La justice a rendu une ordonnance de non-lieu pour des raisons de prescription, principalement, alors même que l'empoisonnement de milliers de Guadeloupéens et de Martiniquais se poursuit. C'est pourquoi je me dois d'interroger l'État qui a activement contribué à la commercialisation de cette substance létale, malgré la connaissance de sa haute toxicité, et qui s'est rendu, de ce fait, complice et coresponsable de ce scandale.
En effet, les conséquences de ce qui peut être qualifié de crime contre l'humanité et d'écocide sont catastrophiques : outre les 95 % de personnes contaminées et l'impact sur la santé des peuples, il convient d'évoquer la grande majorité des terres polluées, les familles d'agriculteurs touchées et condamnées à souffrir, ou encore une économie de production locale affaiblie et fragilisée.

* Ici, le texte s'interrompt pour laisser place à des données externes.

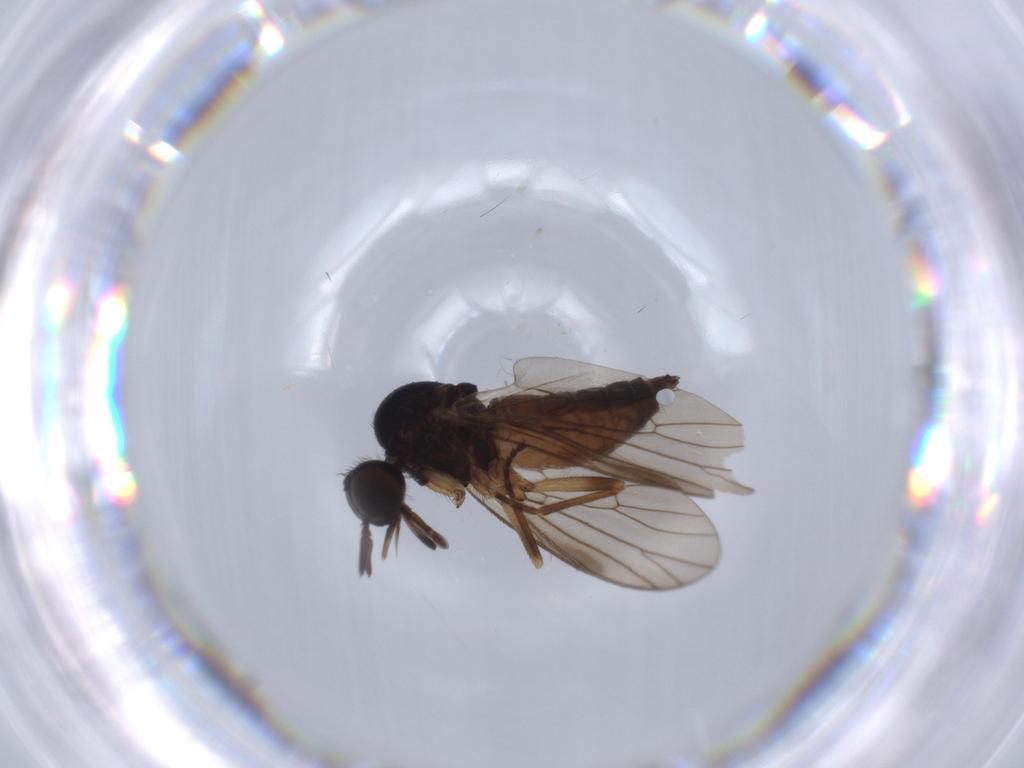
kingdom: Animalia
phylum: Arthropoda
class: Insecta
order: Diptera
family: Iteaphilidae
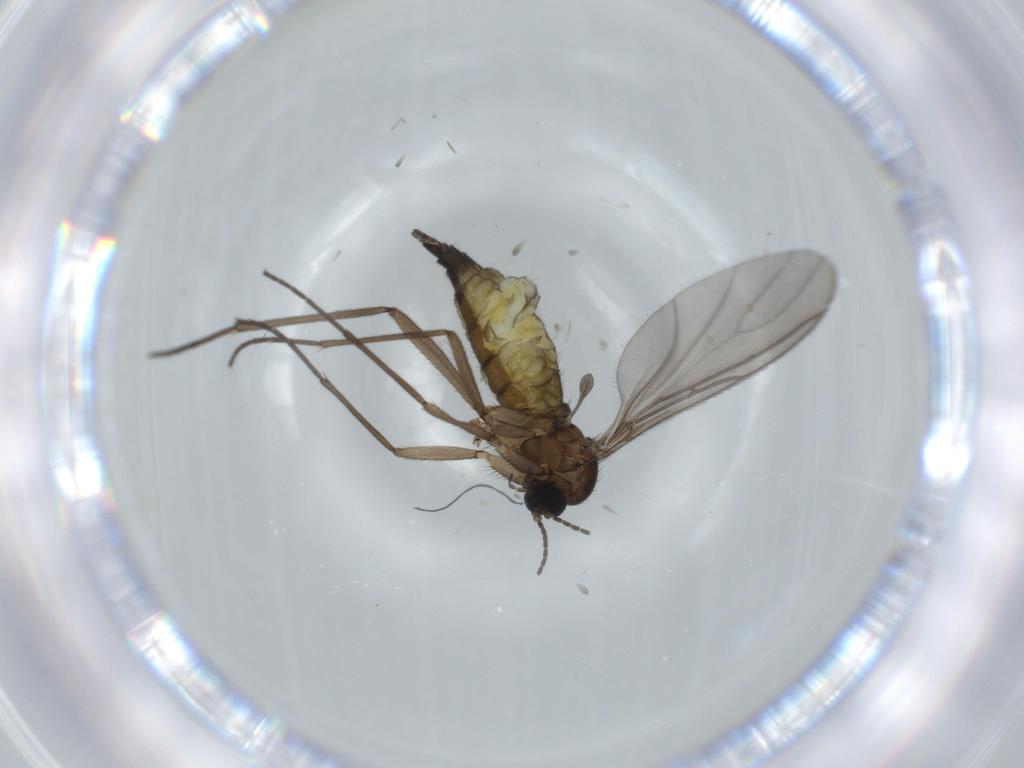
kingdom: Animalia
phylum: Arthropoda
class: Insecta
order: Diptera
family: Sciaridae
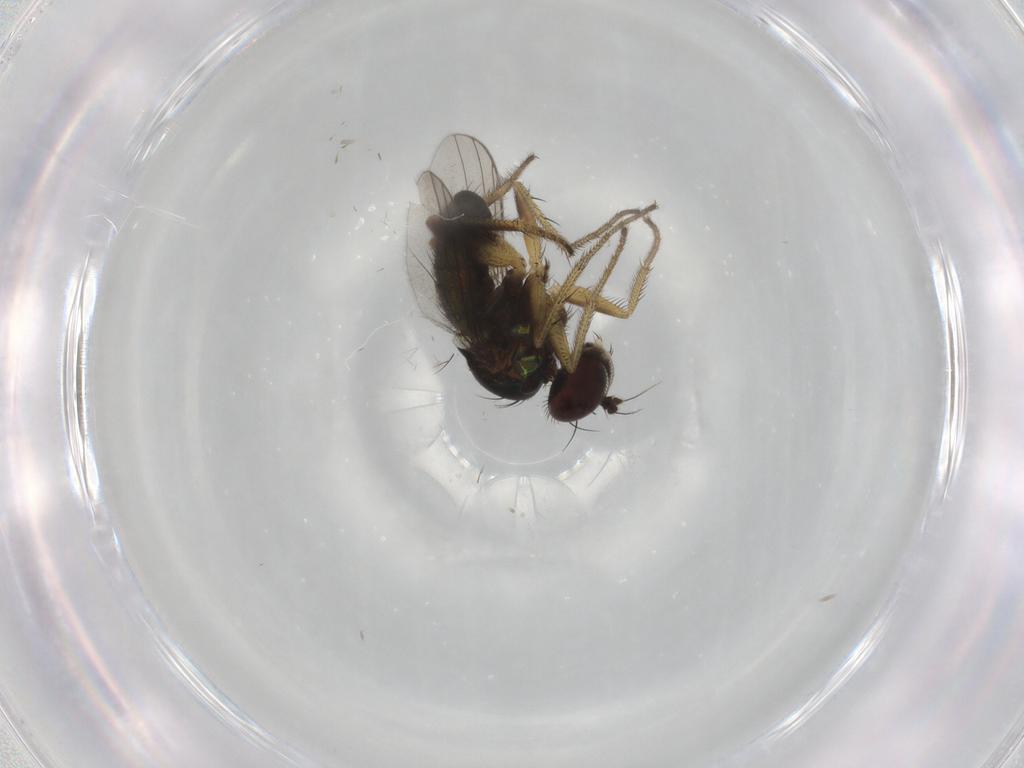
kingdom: Animalia
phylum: Arthropoda
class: Insecta
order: Diptera
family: Dolichopodidae
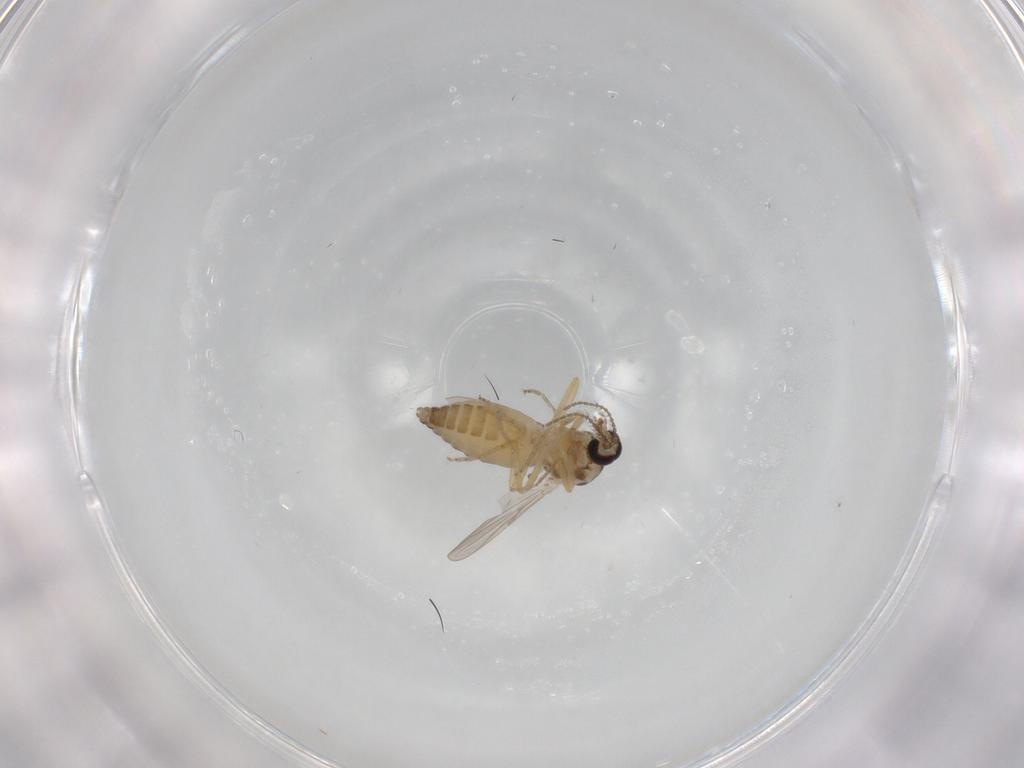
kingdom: Animalia
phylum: Arthropoda
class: Insecta
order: Diptera
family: Ceratopogonidae
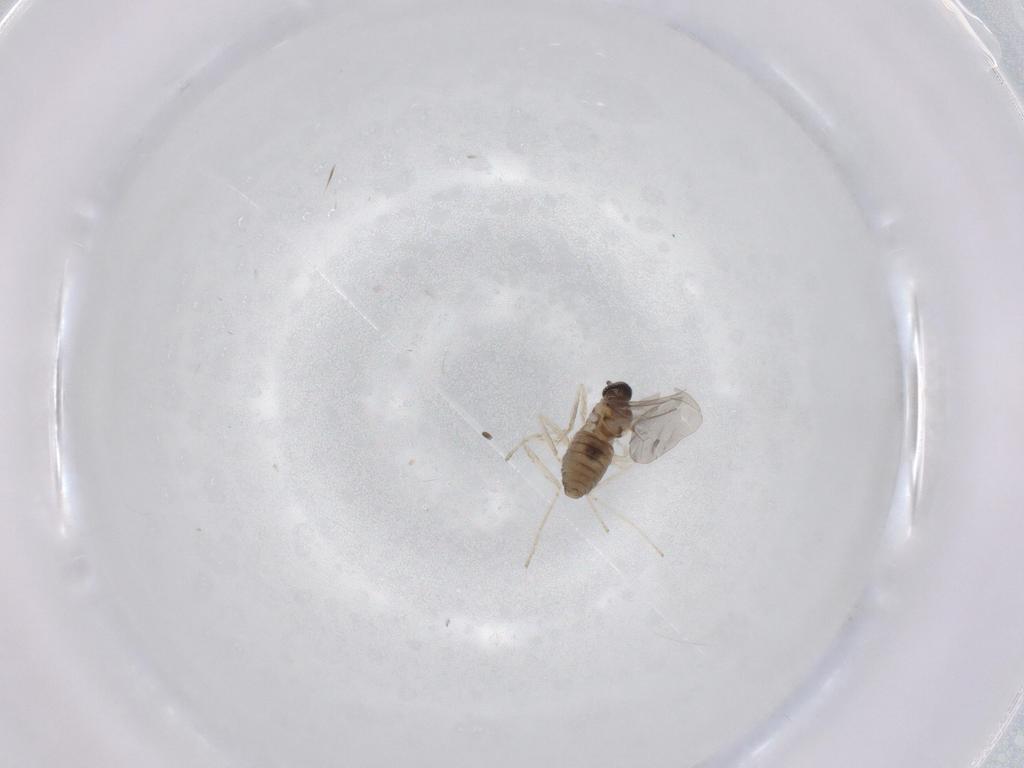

Malgré la reconnaissance par le Président de la République lui-même de la responsabilité de l'État, malgré le rapport de la commission d'enquête parlementaire présidée par Serge Letchimy et dont Justine Benin était la rapporteure, qui identifie clairement l'ensemble des responsabilités, dresse un diagnostic sans concession des dégâts humains, écologiques, environnementaux, économiques et sociaux et formule quarante-neuf recommandations pour sortir du chlordécone, malgré la reconnaissance de la négligence fautive de l'État par les juridictions, malgré la réalité, visible et durable, des conséquences de cet empoisonnement, l'autorité judiciaire, censée rendre justice à travers un droit pénal strict et froid, a prononcé un non-lieu pour prescription, tout en reconnaissant l'existence d'une catastrophe sanitaire.
Malgré un crime avéré et des coupables connus et nommés, la justice, impuissante, n'a émis aucune sanction, reconnaissant simplement que le code pénal est imparfait. Les personnes exposées au chlordécone sont victimes à la fois d'empoisonnement, d'injustice et d'absence de réparation : c'est tout à fait inacceptable. Il faut désormais agir. L'inadéquation de la loi pénale ayant été soulignée par les juges d'instruction, il convient de la modifier pour que justice soit enfin rendue. Réparons les imperfections juridiques et sortons des plans Chlordécone I, II, III ou IV, qui ne sont qu'une goutte d'eau dans un océan de souffrance. Faisons en sorte que le droit des Français soit garanti et que les victimes puissent vivre dans un environnement sain.
Permettez-moi de poser deux questions : acceptez-vous de mettre en place un processus juridique sécurisé, permettant de modifier le code pénal et de déroger au droit commun, afin de modifier les règles de prescription applicables à ce type de scandale sanitaire ? Envisagez-vous de lancer une loi de programmation de sortie du chlordécone, qui tienne compte des quarante-neuf recommandations formulées dans le rapport de la commission d'enquête parlementaire ? J'ai soumis ces questions écrites à Mme la Première ministre en janvier 2023, sans réponse.